Exercise aim: Print the text of the entries below word for word, from their start through the line that contains "позволят ему запомниться и". Leave the pictures out of your answer.

Task data Start Marker

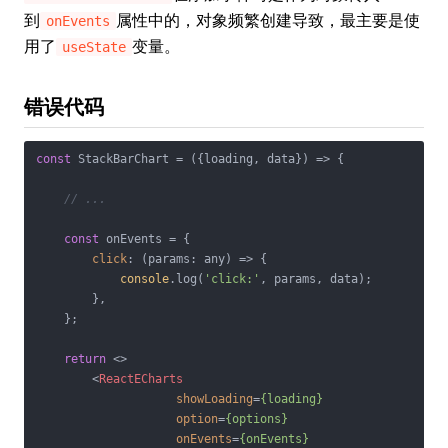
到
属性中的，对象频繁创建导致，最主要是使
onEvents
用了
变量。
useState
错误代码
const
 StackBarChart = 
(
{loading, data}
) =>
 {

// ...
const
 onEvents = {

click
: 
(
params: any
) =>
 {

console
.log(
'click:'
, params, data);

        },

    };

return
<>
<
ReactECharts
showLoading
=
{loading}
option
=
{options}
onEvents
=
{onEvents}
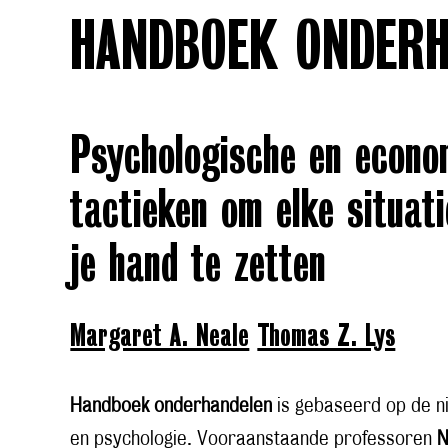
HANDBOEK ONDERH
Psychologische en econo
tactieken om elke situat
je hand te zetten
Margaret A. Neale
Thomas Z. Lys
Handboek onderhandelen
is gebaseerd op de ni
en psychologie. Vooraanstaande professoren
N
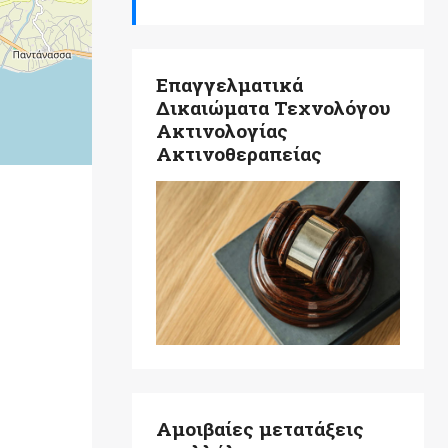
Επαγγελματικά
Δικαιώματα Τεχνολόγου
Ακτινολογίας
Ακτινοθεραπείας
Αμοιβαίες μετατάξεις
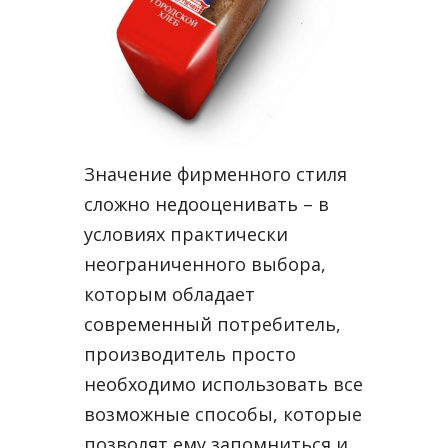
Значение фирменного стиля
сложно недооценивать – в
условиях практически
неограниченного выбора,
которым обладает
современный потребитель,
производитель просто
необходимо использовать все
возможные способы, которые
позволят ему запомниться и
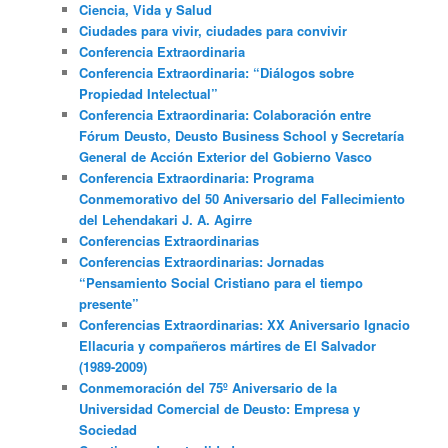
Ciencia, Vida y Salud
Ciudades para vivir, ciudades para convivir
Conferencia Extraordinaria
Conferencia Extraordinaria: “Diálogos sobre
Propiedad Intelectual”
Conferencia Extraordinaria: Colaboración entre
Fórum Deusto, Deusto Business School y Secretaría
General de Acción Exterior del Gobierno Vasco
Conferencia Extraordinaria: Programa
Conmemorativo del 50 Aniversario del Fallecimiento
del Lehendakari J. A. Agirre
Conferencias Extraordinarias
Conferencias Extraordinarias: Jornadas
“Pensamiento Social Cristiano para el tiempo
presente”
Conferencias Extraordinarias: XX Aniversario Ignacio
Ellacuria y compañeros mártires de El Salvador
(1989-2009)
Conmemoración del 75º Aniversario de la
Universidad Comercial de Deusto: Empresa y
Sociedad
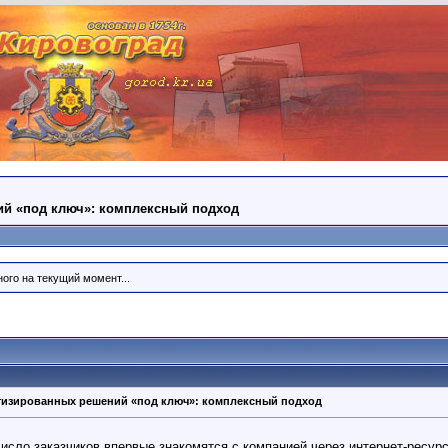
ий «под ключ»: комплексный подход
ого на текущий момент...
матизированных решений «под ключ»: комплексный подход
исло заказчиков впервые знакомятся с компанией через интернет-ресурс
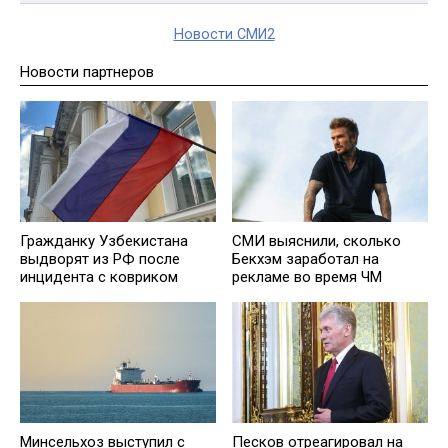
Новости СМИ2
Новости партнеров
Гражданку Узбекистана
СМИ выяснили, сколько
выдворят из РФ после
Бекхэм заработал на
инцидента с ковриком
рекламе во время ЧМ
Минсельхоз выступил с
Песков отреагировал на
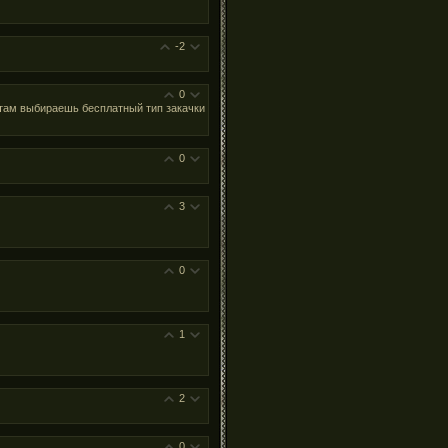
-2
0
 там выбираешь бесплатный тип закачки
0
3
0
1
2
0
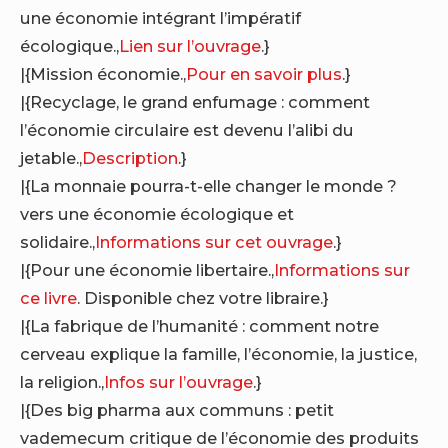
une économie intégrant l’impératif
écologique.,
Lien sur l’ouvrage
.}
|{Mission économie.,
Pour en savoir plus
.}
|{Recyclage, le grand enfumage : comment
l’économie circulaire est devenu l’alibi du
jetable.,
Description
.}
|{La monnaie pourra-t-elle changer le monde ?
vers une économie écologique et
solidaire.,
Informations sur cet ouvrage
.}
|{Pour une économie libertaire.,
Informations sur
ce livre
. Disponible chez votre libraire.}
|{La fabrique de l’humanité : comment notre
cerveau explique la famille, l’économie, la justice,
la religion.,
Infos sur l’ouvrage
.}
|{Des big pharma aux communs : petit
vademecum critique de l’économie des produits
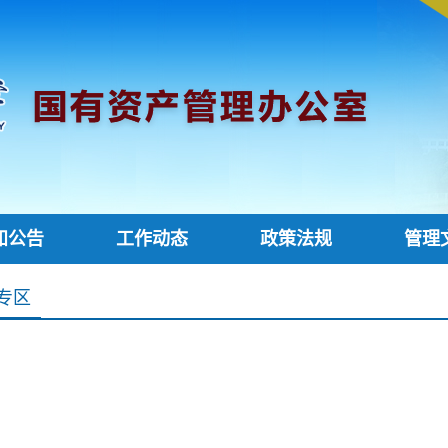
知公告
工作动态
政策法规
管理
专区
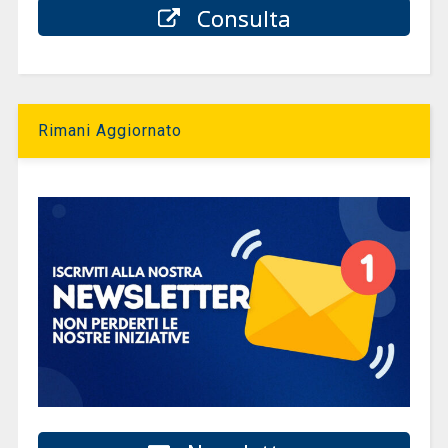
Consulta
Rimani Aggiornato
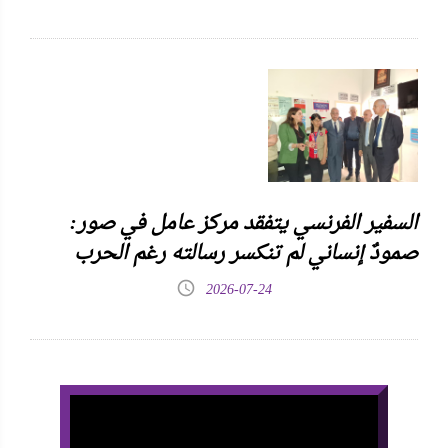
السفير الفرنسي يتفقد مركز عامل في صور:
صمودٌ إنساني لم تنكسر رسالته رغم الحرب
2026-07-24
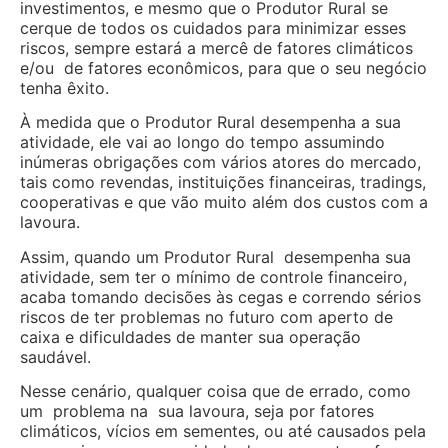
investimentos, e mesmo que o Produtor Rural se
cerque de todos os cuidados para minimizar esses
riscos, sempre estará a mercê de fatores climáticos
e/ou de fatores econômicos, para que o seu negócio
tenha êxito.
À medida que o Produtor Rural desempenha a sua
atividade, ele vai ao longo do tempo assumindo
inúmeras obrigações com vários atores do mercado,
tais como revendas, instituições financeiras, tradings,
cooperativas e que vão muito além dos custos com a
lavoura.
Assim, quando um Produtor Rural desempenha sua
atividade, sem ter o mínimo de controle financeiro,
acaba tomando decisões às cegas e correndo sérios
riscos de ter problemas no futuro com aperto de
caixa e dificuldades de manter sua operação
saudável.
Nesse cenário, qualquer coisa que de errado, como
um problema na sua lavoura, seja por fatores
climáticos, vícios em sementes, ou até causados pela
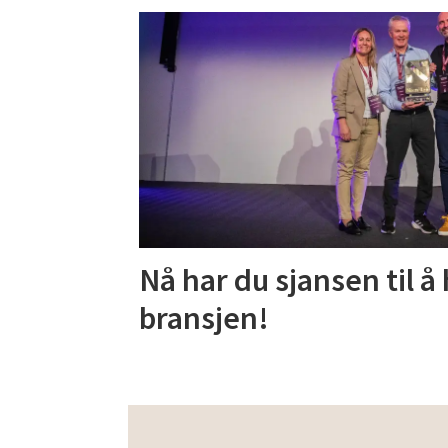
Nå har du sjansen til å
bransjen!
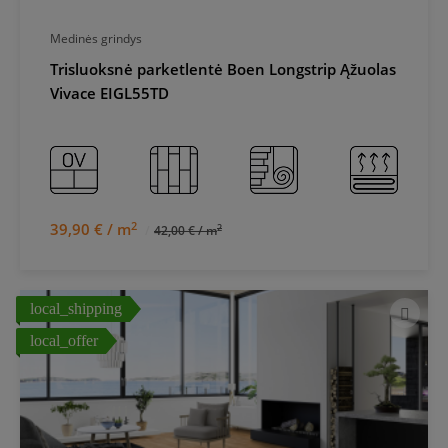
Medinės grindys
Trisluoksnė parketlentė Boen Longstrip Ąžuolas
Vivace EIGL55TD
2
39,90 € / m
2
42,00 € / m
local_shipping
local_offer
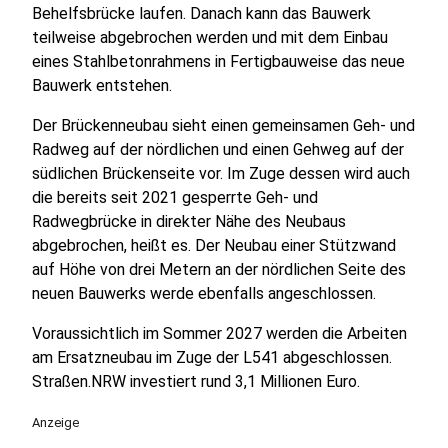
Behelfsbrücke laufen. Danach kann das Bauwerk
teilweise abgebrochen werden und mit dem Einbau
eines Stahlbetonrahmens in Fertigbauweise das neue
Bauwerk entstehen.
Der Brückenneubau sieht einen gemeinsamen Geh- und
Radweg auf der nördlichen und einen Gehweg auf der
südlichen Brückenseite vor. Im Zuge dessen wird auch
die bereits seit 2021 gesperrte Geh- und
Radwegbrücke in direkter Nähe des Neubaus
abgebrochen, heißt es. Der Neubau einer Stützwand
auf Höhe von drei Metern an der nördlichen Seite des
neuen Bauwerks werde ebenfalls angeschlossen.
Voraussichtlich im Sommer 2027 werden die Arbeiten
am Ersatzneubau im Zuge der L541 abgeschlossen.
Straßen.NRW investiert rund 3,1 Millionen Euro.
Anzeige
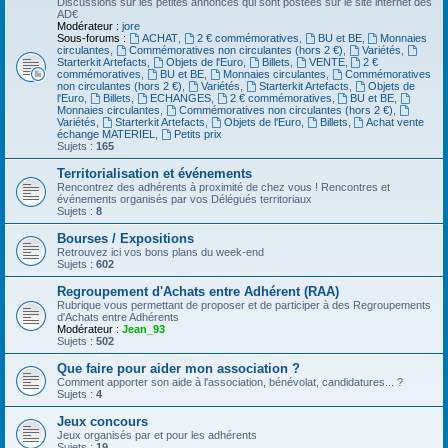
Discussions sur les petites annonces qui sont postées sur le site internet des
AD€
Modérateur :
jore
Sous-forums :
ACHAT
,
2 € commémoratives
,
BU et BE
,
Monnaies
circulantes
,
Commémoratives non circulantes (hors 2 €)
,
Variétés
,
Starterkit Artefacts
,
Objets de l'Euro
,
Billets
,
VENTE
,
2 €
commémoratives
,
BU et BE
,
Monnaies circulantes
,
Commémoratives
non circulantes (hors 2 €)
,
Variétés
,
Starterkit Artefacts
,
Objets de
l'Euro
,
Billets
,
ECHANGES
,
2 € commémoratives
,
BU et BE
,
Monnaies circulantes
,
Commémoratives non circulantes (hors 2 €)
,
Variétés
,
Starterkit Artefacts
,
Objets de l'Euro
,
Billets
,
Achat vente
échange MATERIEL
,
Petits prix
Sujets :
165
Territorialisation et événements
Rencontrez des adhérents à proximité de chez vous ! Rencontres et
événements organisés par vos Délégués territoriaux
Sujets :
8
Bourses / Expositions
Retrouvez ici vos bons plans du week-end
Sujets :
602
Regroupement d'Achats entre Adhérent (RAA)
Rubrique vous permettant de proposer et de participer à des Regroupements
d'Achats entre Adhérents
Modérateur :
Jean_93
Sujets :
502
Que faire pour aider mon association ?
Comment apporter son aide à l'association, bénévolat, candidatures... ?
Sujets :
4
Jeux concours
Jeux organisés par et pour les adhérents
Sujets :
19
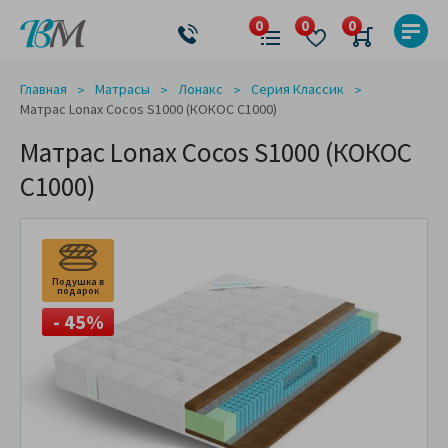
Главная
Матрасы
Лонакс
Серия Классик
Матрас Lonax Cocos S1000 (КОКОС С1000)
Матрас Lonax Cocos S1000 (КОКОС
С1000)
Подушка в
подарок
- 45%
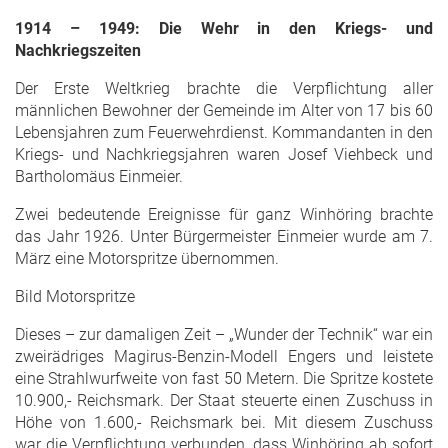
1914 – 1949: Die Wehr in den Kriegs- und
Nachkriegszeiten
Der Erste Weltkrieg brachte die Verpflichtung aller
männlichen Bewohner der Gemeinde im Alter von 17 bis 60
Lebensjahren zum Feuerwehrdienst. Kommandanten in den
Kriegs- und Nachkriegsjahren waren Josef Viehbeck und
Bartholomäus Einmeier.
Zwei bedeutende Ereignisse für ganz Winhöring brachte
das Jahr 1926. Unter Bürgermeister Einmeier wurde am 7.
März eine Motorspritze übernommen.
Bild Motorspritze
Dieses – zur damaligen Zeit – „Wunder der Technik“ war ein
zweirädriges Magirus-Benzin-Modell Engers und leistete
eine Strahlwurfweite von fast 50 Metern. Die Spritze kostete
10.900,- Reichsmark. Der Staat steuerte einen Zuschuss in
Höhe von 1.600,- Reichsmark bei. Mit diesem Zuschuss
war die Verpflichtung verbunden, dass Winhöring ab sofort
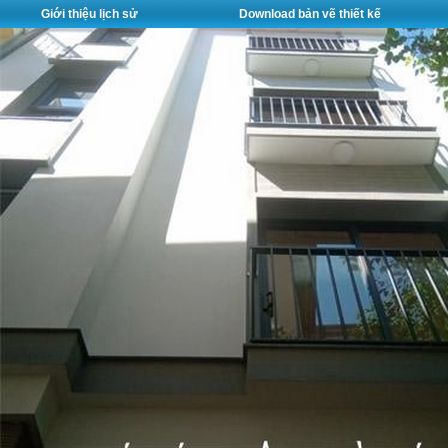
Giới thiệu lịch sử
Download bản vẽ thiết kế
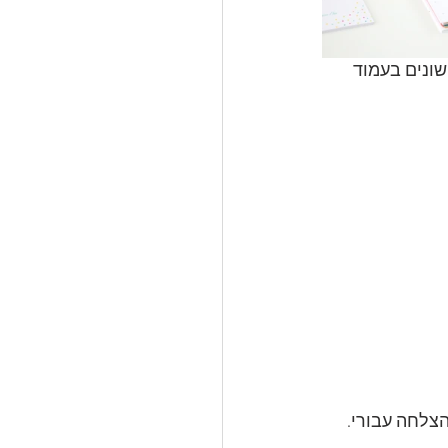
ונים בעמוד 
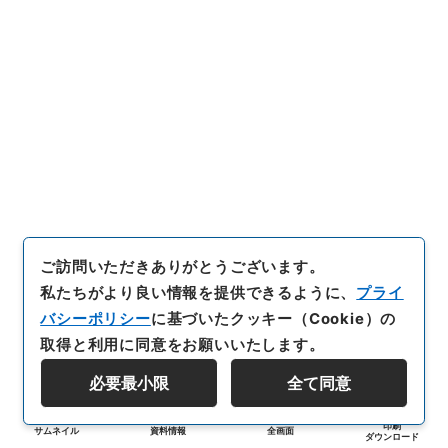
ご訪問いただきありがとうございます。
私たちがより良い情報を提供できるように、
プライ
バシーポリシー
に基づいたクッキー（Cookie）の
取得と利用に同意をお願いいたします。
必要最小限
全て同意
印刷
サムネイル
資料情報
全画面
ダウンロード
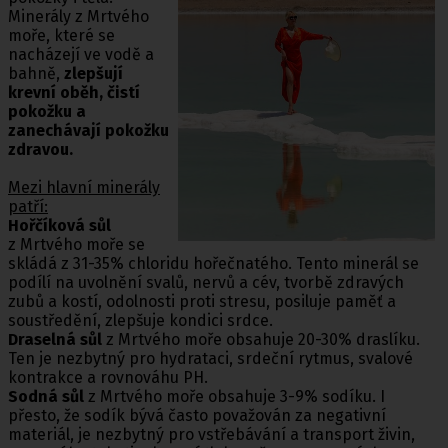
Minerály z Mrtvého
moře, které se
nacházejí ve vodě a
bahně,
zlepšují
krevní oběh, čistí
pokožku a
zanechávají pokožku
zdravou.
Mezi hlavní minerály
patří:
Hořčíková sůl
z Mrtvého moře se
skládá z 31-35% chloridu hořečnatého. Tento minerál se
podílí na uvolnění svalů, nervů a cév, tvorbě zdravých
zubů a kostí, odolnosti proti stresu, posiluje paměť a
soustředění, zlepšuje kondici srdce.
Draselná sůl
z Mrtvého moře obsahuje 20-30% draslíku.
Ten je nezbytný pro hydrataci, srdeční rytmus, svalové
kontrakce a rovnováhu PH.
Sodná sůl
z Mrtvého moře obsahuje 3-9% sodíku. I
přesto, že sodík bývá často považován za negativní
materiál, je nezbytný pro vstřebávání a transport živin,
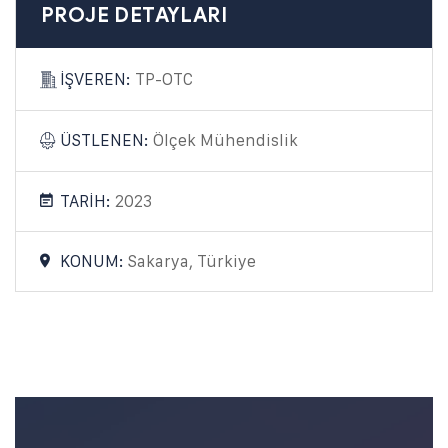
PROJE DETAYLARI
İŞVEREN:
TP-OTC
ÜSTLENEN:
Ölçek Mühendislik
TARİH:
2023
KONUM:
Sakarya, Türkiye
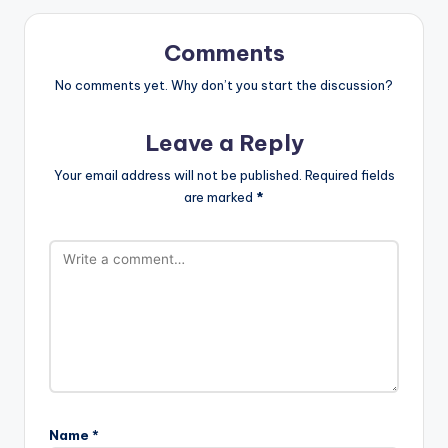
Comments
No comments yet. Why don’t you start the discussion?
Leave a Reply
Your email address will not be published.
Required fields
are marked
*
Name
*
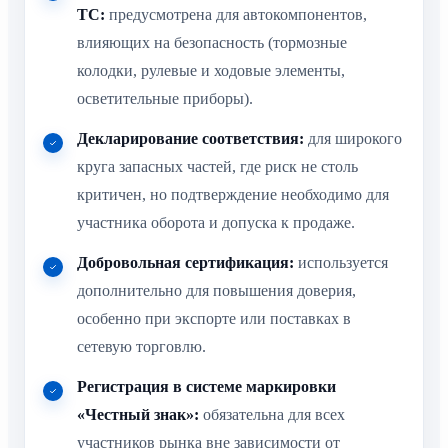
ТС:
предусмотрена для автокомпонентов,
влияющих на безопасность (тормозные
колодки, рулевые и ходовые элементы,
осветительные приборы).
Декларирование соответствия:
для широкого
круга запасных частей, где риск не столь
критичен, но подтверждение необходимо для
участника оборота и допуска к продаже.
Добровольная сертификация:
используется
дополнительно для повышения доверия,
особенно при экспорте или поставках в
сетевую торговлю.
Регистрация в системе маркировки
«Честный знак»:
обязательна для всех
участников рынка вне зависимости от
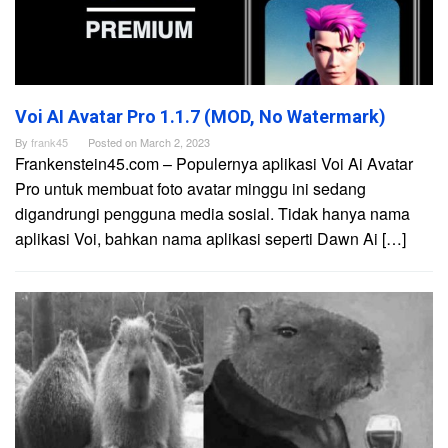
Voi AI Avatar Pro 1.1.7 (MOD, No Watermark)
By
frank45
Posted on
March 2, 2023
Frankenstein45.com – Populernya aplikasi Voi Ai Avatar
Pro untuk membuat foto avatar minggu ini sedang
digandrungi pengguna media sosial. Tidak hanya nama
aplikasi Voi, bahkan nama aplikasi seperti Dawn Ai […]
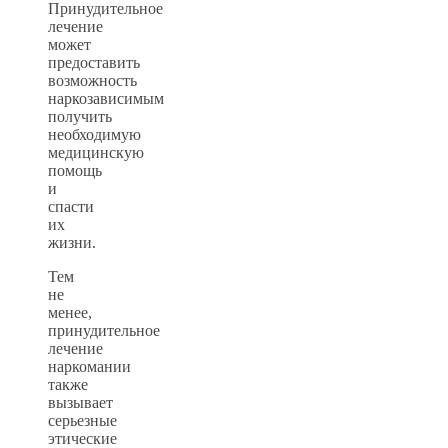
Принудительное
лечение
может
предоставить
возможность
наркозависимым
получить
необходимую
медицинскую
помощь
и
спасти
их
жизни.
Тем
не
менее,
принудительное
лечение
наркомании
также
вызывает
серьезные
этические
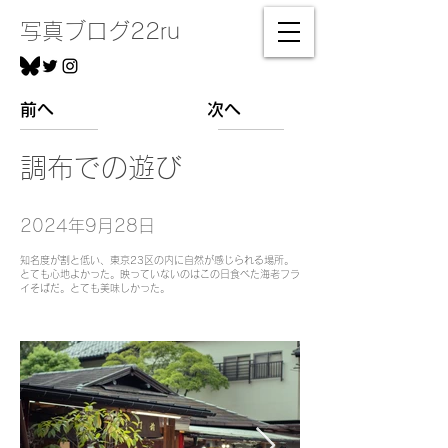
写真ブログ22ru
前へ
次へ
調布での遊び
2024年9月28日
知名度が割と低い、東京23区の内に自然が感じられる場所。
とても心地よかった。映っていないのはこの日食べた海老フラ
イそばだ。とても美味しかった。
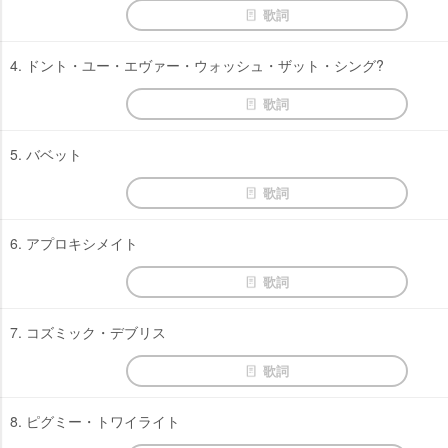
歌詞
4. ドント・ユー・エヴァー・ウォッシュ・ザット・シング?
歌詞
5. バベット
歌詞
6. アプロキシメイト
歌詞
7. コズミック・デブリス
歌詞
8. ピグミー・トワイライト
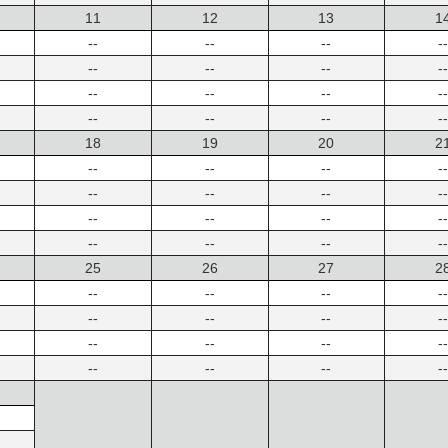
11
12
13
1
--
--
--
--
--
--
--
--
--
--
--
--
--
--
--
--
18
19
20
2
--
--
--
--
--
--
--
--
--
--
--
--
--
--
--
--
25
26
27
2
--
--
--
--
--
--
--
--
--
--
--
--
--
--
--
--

Task data End Marker

Task answer:
到
属性中的，对象频繁创建导致，最主要是使
onEvents
用了
变量。
useState
错误代码
const
 StackBarChart = 
(
{loading, data}
) =>
 {

// ...
const
 onEvents = {

click
: 
(
params: any
) =>
 {

console
.log(
'click:'
, params, data);

        },

    };

return
<>
<
ReactECharts
showLoading
=
{loading}
option
=
{options}
onEvents
=
{onEvents}
HANDBOEK ONDERH
Psychologische en econo
tactieken om elke situat
je hand te zetten
Margaret A. Neale
Thomas Z. Lys
Handboek onderhandelen
is gebaseerd op de ni
en psychologie. Vooraanstaande professoren
N
Επαγγελματικά
Δικαιώματα Τεχνολόγου
Ακτινολογίας
Ακτινοθεραπείας
Αμοιβαίες μετατάξεις
Значение фирменного стиля
сложно недооценивать – в
условиях практически
неограниченного выбора,
которым обладает
современный потребитель,
производитель просто
необходимо использовать все
возможные способы, которые
позволят ему запомниться и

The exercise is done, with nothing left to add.